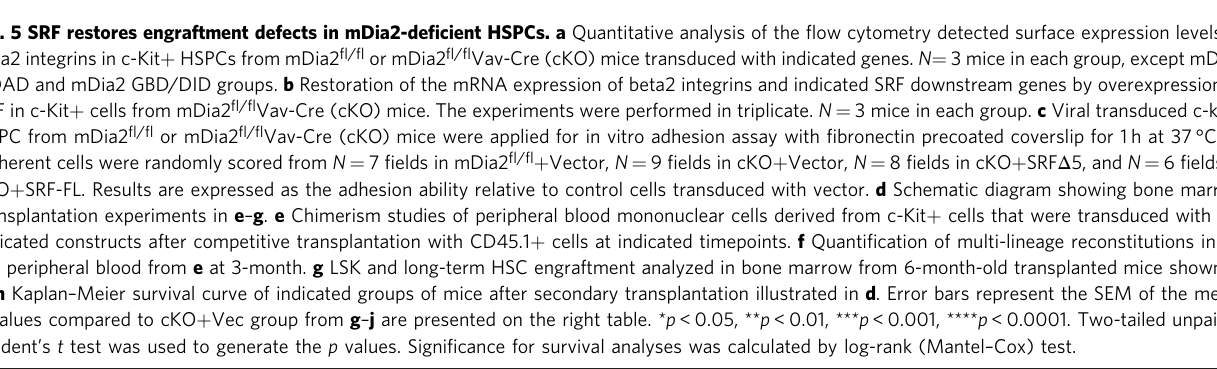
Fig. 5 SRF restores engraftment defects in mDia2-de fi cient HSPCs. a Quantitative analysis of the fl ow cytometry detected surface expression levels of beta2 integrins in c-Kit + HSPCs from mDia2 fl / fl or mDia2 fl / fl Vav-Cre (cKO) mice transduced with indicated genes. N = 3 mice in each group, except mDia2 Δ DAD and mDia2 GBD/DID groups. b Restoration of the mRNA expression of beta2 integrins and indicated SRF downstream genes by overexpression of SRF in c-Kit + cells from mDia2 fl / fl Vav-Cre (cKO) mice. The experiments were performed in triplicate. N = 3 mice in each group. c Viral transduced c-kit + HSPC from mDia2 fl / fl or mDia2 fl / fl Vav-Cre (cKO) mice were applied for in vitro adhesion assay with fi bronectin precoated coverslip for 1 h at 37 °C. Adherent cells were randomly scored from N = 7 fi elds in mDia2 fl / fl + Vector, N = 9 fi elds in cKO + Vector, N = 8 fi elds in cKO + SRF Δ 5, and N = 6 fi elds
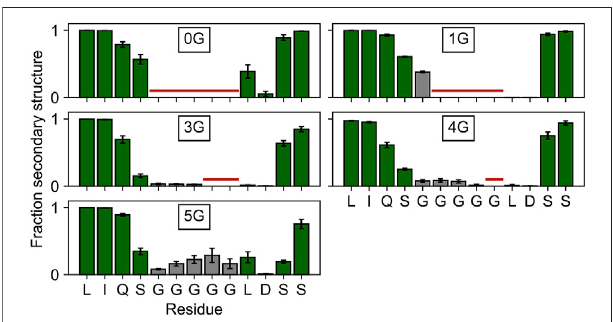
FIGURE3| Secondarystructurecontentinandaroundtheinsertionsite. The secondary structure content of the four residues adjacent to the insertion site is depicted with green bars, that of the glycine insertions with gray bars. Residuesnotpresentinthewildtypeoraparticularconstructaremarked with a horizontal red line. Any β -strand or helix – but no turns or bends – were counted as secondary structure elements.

------

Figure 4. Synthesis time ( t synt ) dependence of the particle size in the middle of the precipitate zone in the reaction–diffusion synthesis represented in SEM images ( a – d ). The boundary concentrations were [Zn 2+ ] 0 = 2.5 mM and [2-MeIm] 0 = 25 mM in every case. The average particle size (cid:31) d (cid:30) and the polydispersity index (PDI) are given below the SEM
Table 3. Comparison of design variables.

------

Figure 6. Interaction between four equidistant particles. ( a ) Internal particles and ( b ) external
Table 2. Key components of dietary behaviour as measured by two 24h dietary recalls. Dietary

------

▶ **WHAT TO PRODUCE**: Could you report all lines of the listing that hold "Table"?

▶ **EXERCISE SOLUTION**:
Table 3. Comparison of design variables.
Table 2. Key components of dietary behaviour as measured by two 24h dietary recalls. Dietary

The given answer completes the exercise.